---------- RAW DATA

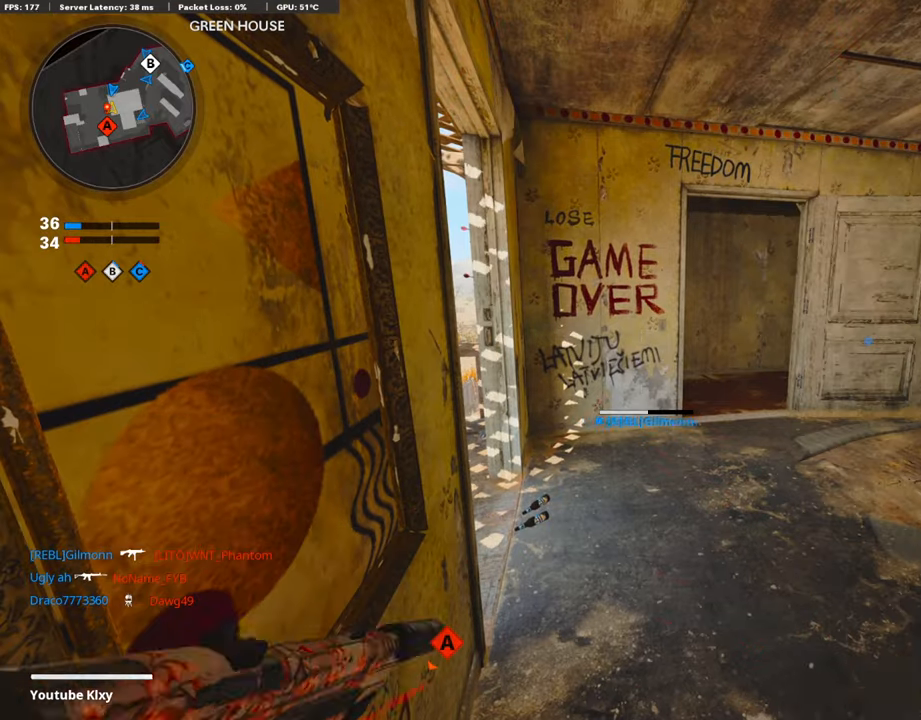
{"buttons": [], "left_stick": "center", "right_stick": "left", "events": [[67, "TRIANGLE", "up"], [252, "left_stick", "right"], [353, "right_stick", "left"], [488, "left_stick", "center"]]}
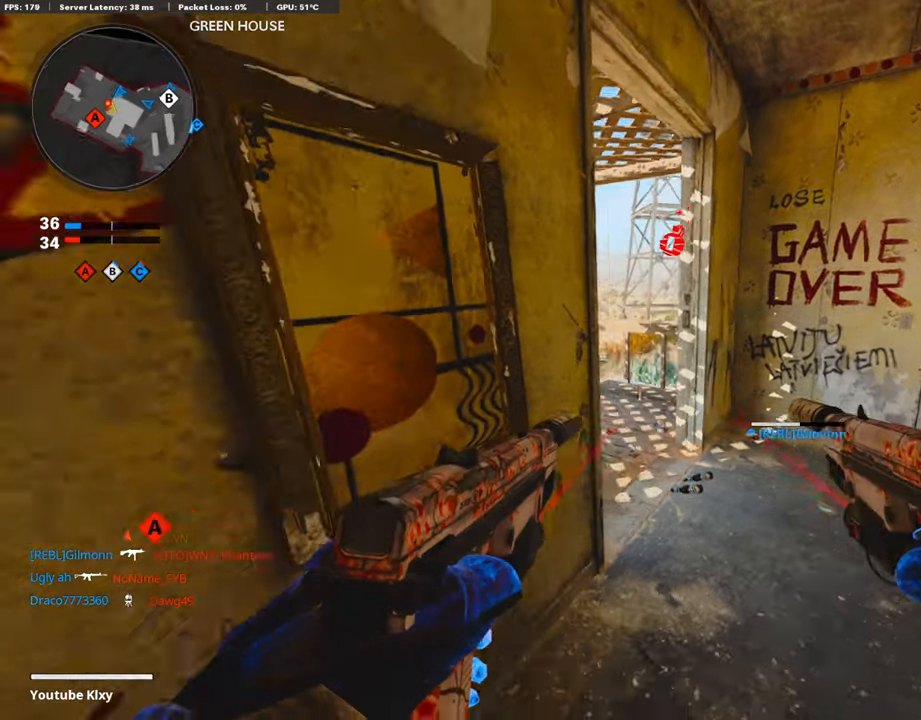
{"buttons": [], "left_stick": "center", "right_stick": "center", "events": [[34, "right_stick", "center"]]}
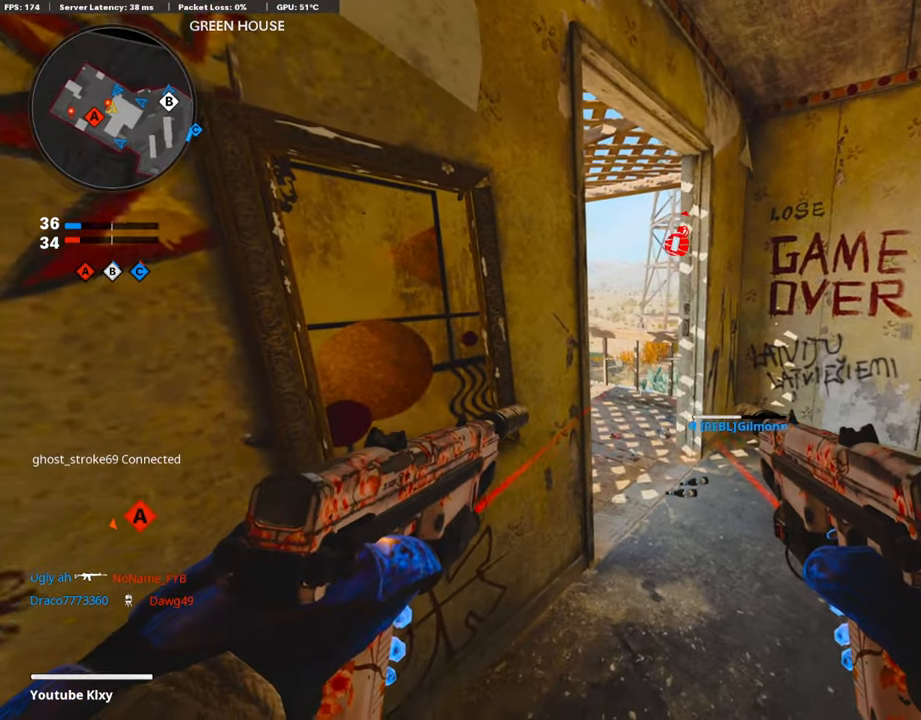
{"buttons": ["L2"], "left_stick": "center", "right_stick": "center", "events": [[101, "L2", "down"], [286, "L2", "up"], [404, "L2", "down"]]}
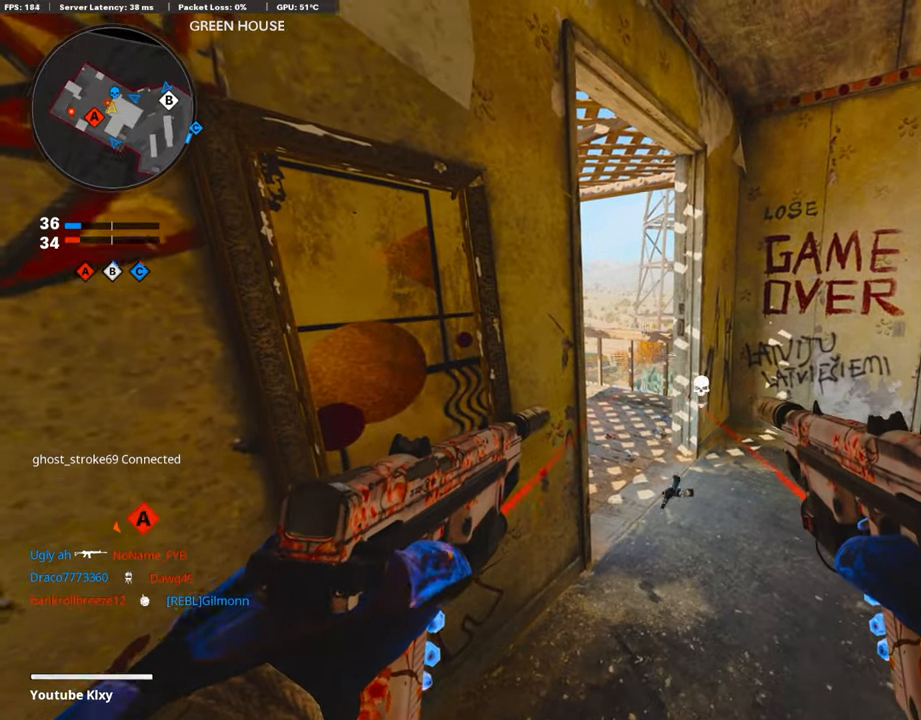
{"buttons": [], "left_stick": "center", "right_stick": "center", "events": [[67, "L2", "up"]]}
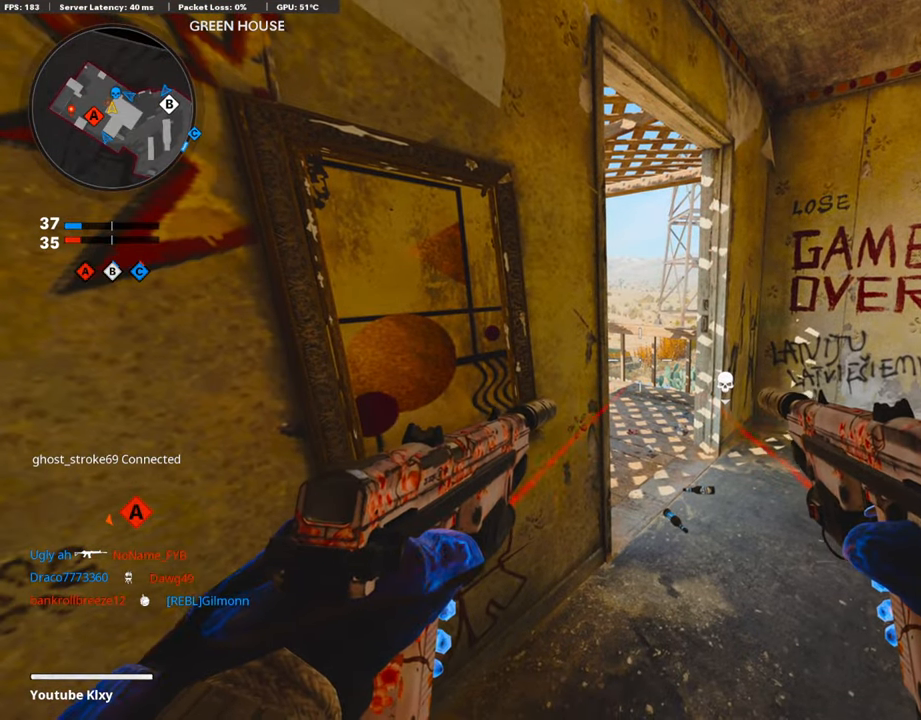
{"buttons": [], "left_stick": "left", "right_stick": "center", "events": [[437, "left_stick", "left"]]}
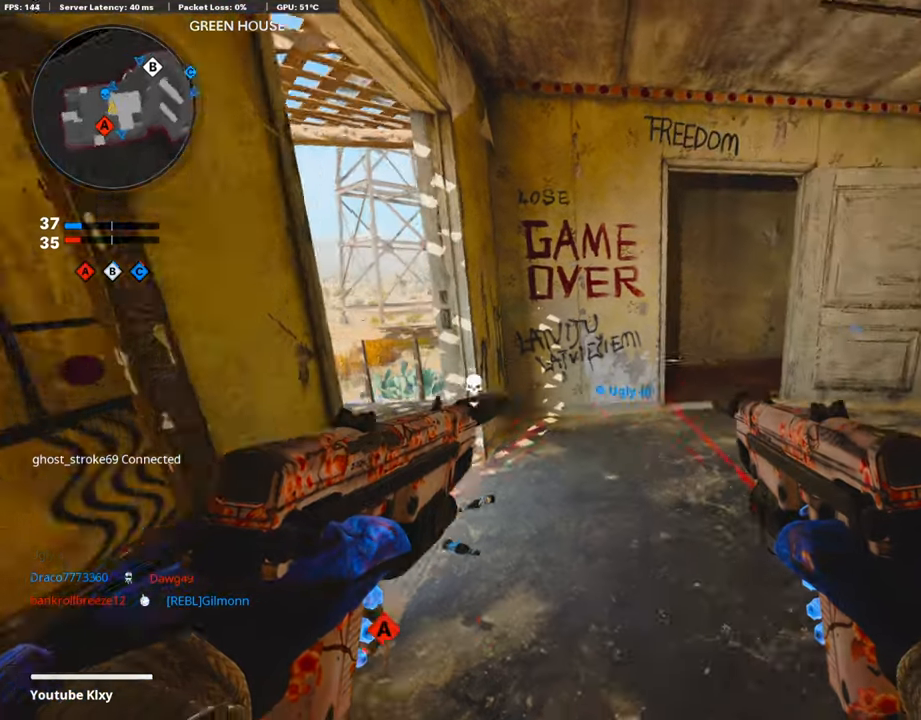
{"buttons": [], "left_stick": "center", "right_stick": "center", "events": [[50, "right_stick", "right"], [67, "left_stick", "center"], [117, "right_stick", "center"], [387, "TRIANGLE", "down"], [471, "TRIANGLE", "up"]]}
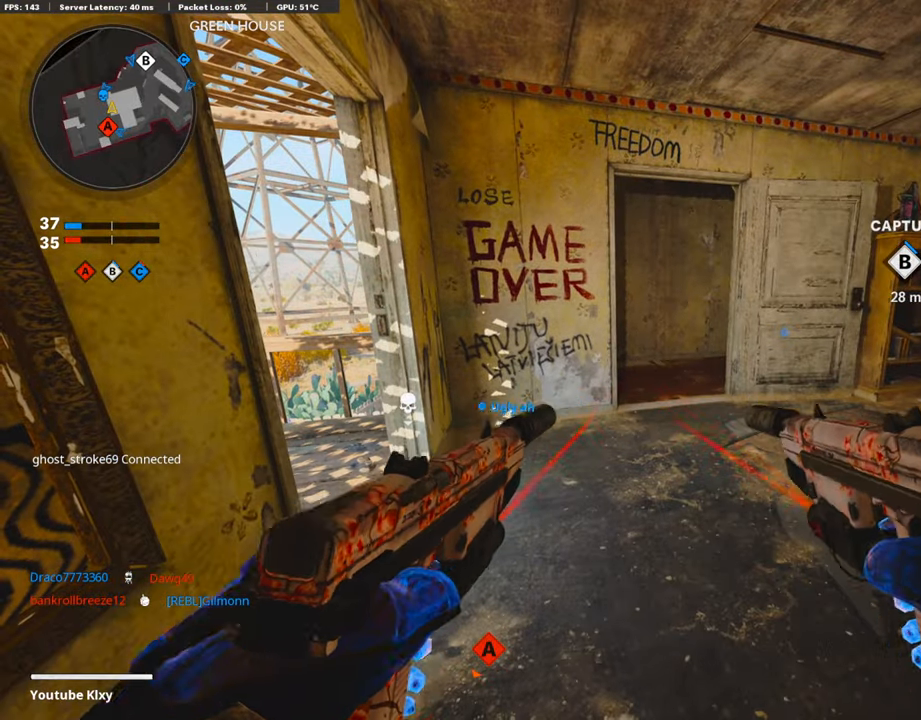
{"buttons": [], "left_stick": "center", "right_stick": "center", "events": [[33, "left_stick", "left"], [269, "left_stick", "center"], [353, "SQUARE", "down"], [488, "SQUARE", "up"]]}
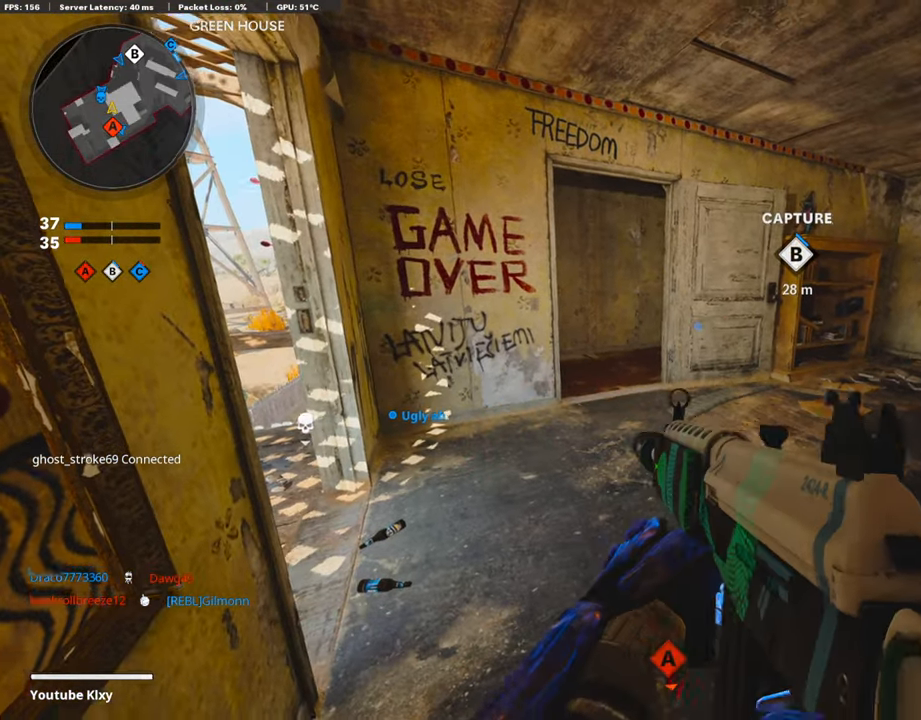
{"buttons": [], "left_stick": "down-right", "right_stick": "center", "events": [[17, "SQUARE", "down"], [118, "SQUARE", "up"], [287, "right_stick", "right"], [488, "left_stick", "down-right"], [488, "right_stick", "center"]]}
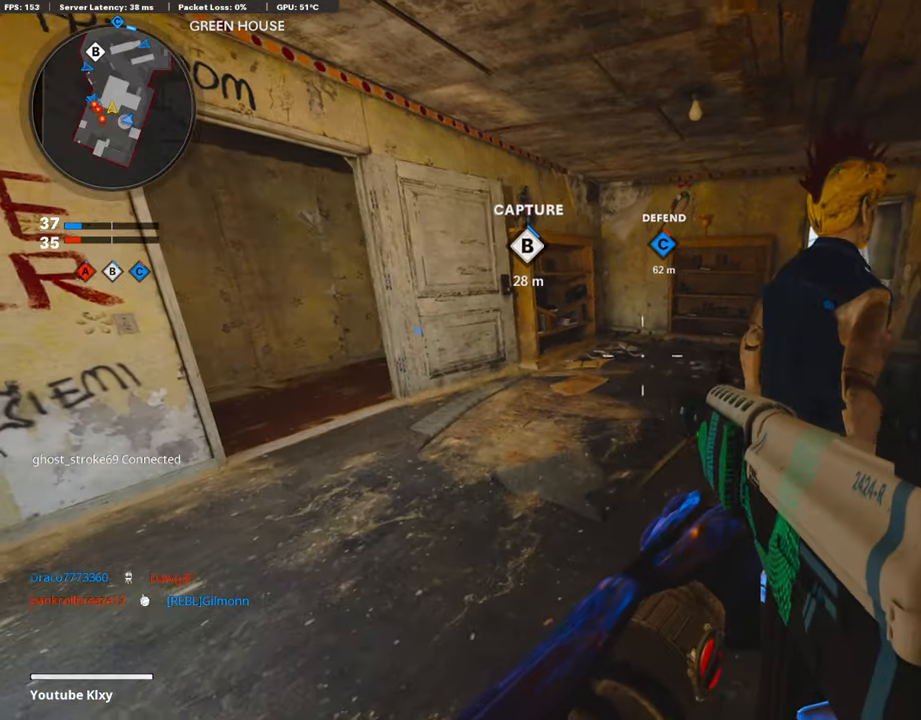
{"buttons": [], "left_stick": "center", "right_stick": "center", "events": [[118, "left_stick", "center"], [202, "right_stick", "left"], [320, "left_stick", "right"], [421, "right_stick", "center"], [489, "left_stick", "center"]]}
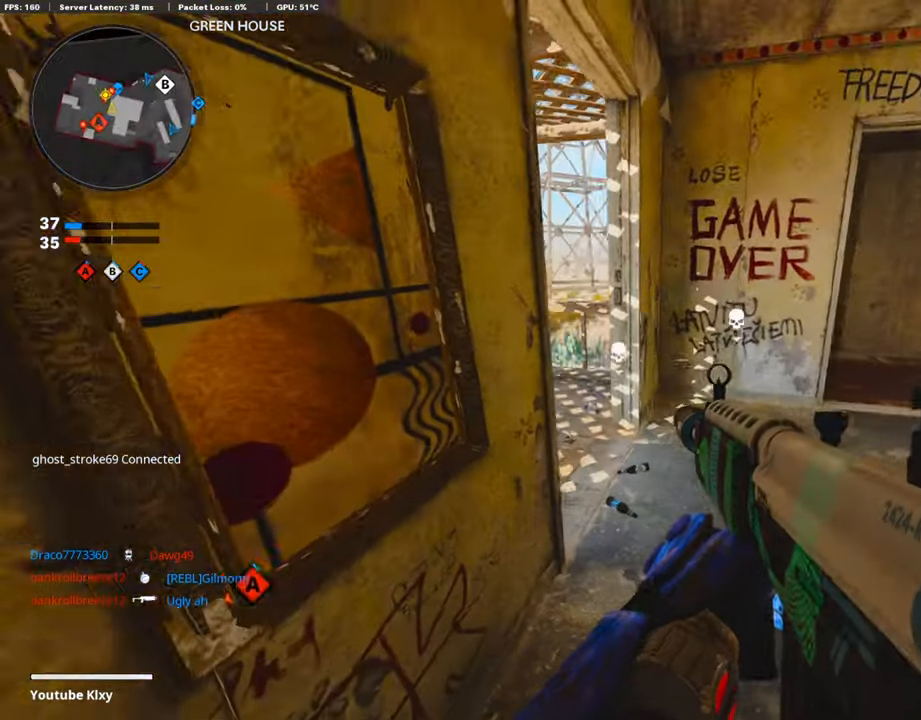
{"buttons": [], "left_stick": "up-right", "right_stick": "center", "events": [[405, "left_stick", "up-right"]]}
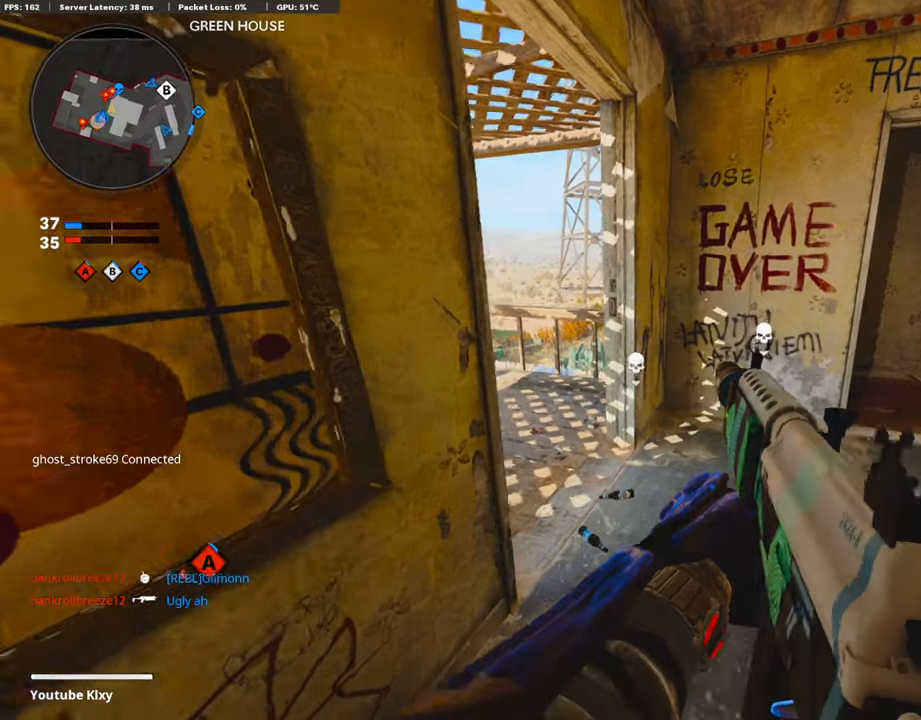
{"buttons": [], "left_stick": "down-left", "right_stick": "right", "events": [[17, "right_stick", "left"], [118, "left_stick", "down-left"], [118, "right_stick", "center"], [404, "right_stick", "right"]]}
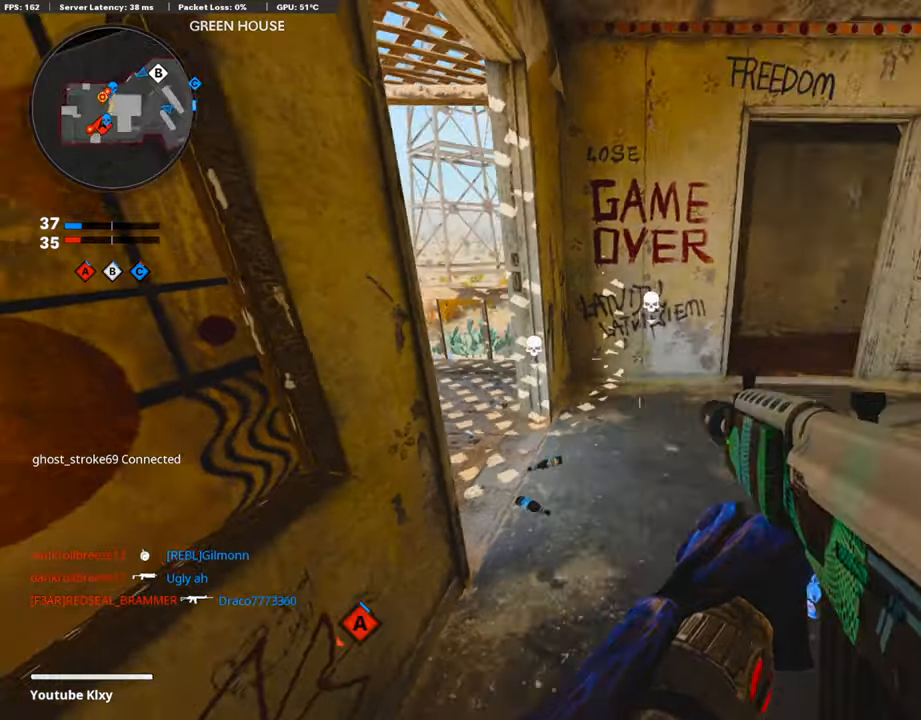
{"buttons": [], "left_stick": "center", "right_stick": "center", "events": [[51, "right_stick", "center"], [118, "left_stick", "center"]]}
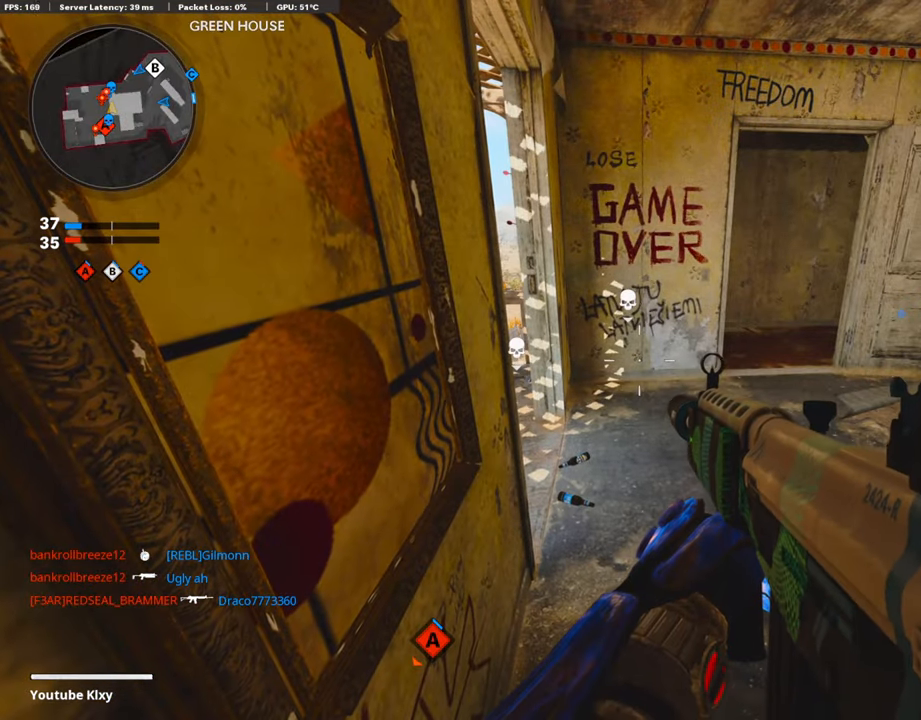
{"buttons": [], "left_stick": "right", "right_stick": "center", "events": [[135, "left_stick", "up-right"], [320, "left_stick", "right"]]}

--------------------

### WORK REQUEST
Repeat each record exactly, with the pictures left out.

### RESPONSE FOR THIS EXERCISE
{"buttons": [], "left_stick": "center", "right_stick": "left", "events": [[67, "TRIANGLE", "up"], [252, "left_stick", "right"], [353, "right_stick", "left"], [488, "left_stick", "center"]]}
{"buttons": [], "left_stick": "center", "right_stick": "center", "events": [[34, "right_stick", "center"]]}
{"buttons": ["L2"], "left_stick": "center", "right_stick": "center", "events": [[101, "L2", "down"], [286, "L2", "up"], [404, "L2", "down"]]}
{"buttons": [], "left_stick": "center", "right_stick": "center", "events": [[67, "L2", "up"]]}
{"buttons": [], "left_stick": "left", "right_stick": "center", "events": [[437, "left_stick", "left"]]}
{"buttons": [], "left_stick": "center", "right_stick": "center", "events": [[50, "right_stick", "right"], [67, "left_stick", "center"], [117, "right_stick", "center"], [387, "TRIANGLE", "down"], [471, "TRIANGLE", "up"]]}
{"buttons": [], "left_stick": "center", "right_stick": "center", "events": [[33, "left_stick", "left"], [269, "left_stick", "center"], [353, "SQUARE", "down"], [488, "SQUARE", "up"]]}
{"buttons": [], "left_stick": "down-right", "right_stick": "center", "events": [[17, "SQUARE", "down"], [118, "SQUARE", "up"], [287, "right_stick", "right"], [488, "left_stick", "down-right"], [488, "right_stick", "center"]]}
{"buttons": [], "left_stick": "center", "right_stick": "center", "events": [[118, "left_stick", "center"], [202, "right_stick", "left"], [320, "left_stick", "right"], [421, "right_stick", "center"], [489, "left_stick", "center"]]}
{"buttons": [], "left_stick": "up-right", "right_stick": "center", "events": [[405, "left_stick", "up-right"]]}
{"buttons": [], "left_stick": "down-left", "right_stick": "right", "events": [[17, "right_stick", "left"], [118, "left_stick", "down-left"], [118, "right_stick", "center"], [404, "right_stick", "right"]]}
{"buttons": [], "left_stick": "center", "right_stick": "center", "events": [[51, "right_stick", "center"], [118, "left_stick", "center"]]}
{"buttons": [], "left_stick": "right", "right_stick": "center", "events": [[135, "left_stick", "up-right"], [320, "left_stick", "right"]]}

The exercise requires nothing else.